Füze savunma sisteminin mantığı ile Malatya'da kurulması planlanan radar tesisinin mantığının birbirinden farklı olduğunu ileri süren Loğoğlu, füze savunma sisteminin alınan bir karar gereği NATO ülkelerince kabul edildiğini anlattı. Loğoğlu, NATO kararları çerçevesinde kabul edilen füze savunma sisteminin ülkenin savunması açısından yararlı olduğunu söyledi. 

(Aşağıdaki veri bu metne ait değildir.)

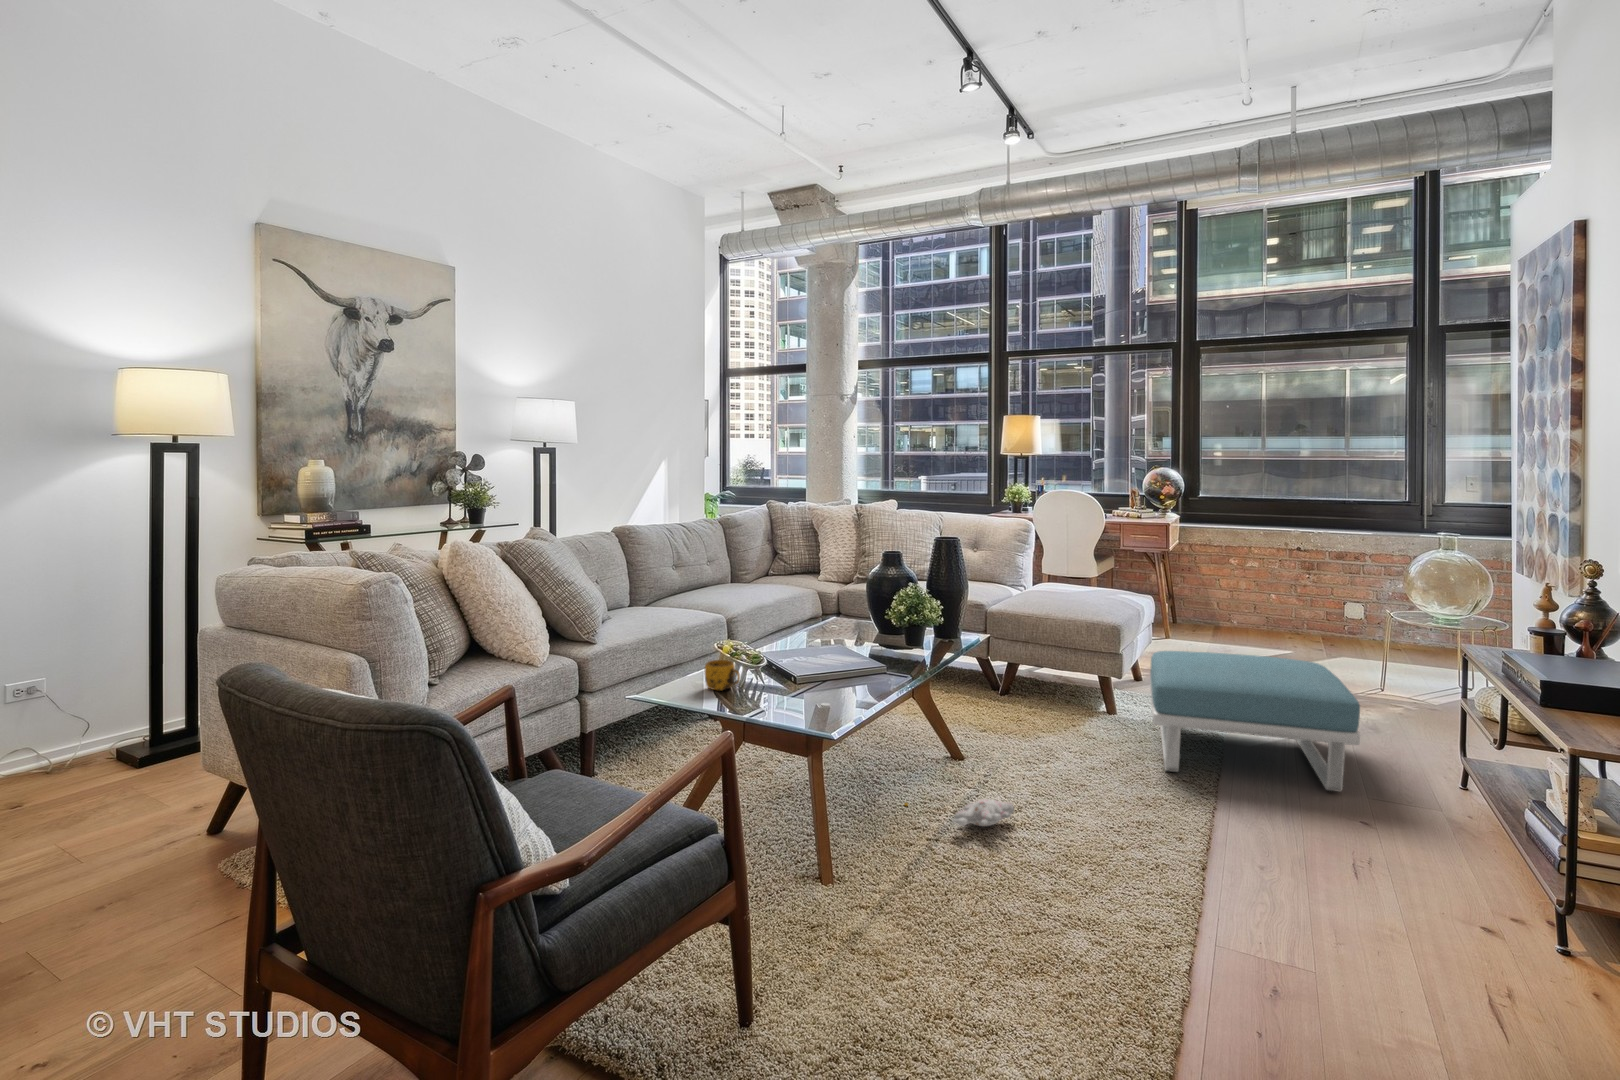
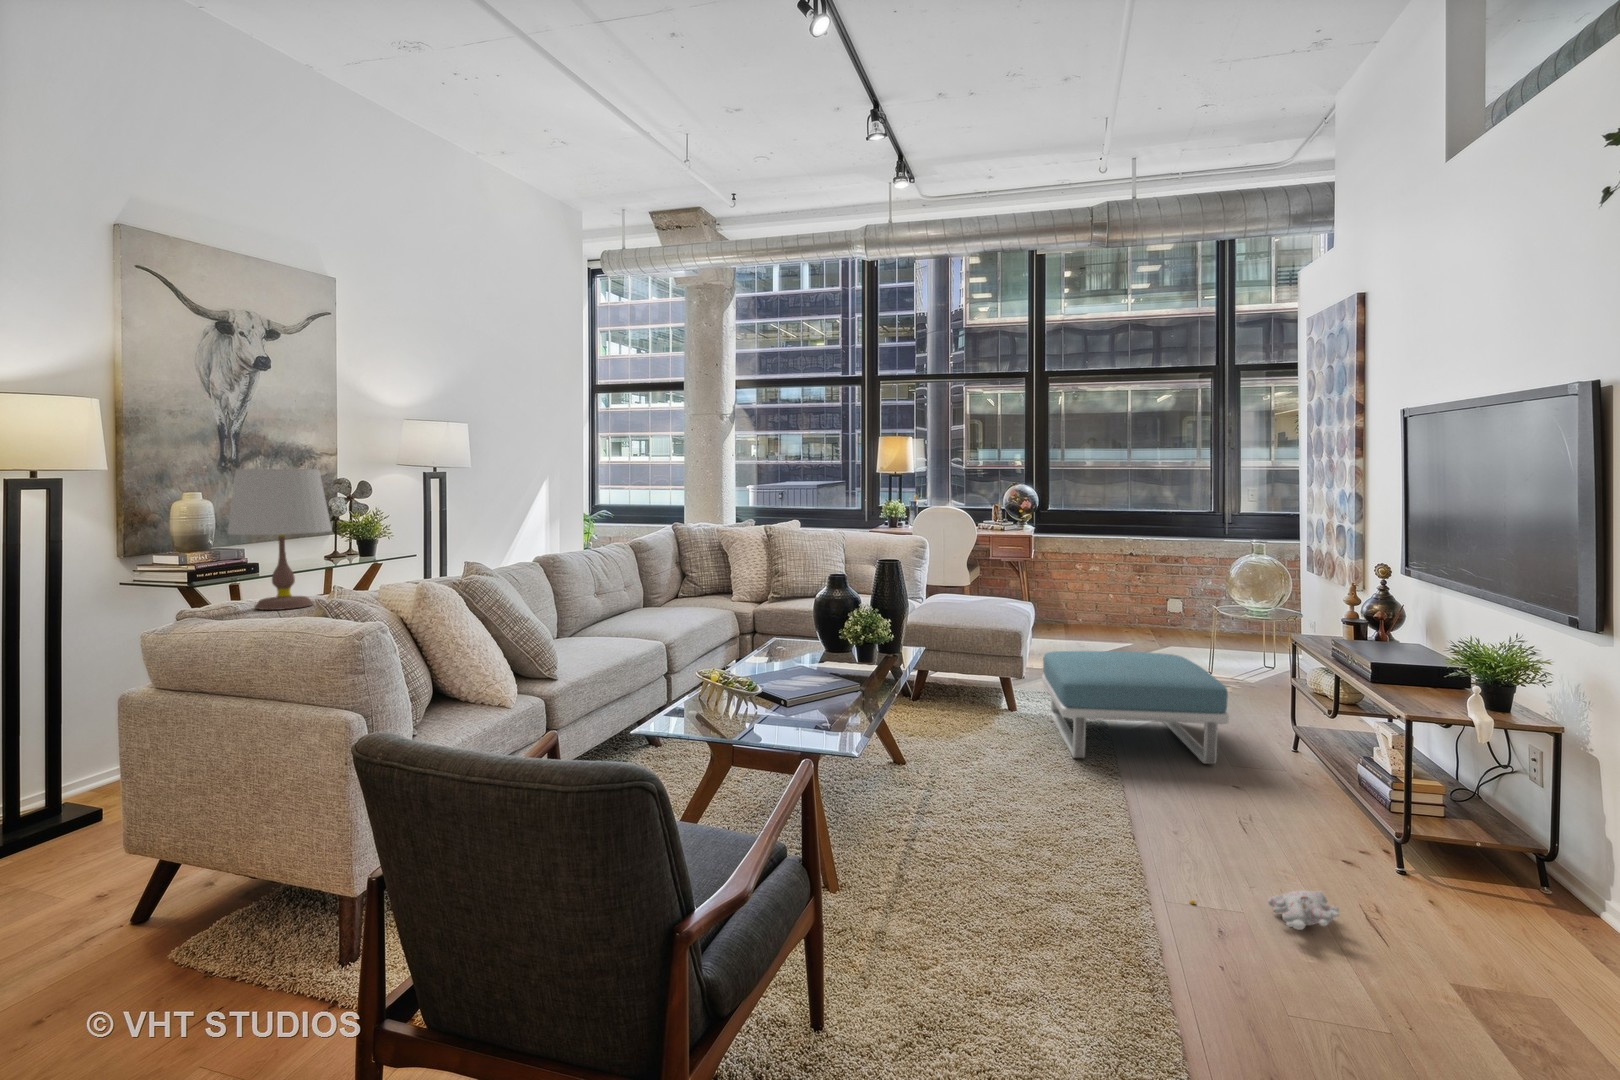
table lamp: none [284,432,380,565] -> present [228,469,332,610]
mug: present [704,660,740,691] -> none [686,685,722,715]
plush toy: present [904,799,1014,827] -> present [1190,891,1339,930]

Malatya'da kurulacak radar tesisinin amaçları bakımından çok farklı bir noktada olduğunu ifade eden Loğoğlu, ''Radar sistemi bir NATO tesisi değildir. Bu, Türkiye ve ABD arasında ikili bir mutabakat zaptına göre faaliyet gösterecek radar tesisidir. Amerikan yetkilileri, bu tesisten toplanacak istihbaratın İsrail ile paylaşılacağını ismen söylemişlerdir. Sayın Başbakan, 'bu açıklama düzeltilecek' dedi. ABD'den bugüne kadar gelen bir düzeltme yoktur. Hükümet doğruları konuşsun. İsrail ile ilişkiler alabildiğince gerilirken, sistemin bu İran'a karşı İsrail'i korumak için kurulduğunu kamuoyundan saklamaya çalışıyorlar'' diye konuştu.

Loğoğlu'nun konuşmasının ardından bazı CHP'li milletvekilleri, Davutoğlu'na yönelik olarak, ''Bakan Loğoğlu'ndan özür dilesin'' diye bağırdıkları duyuldu.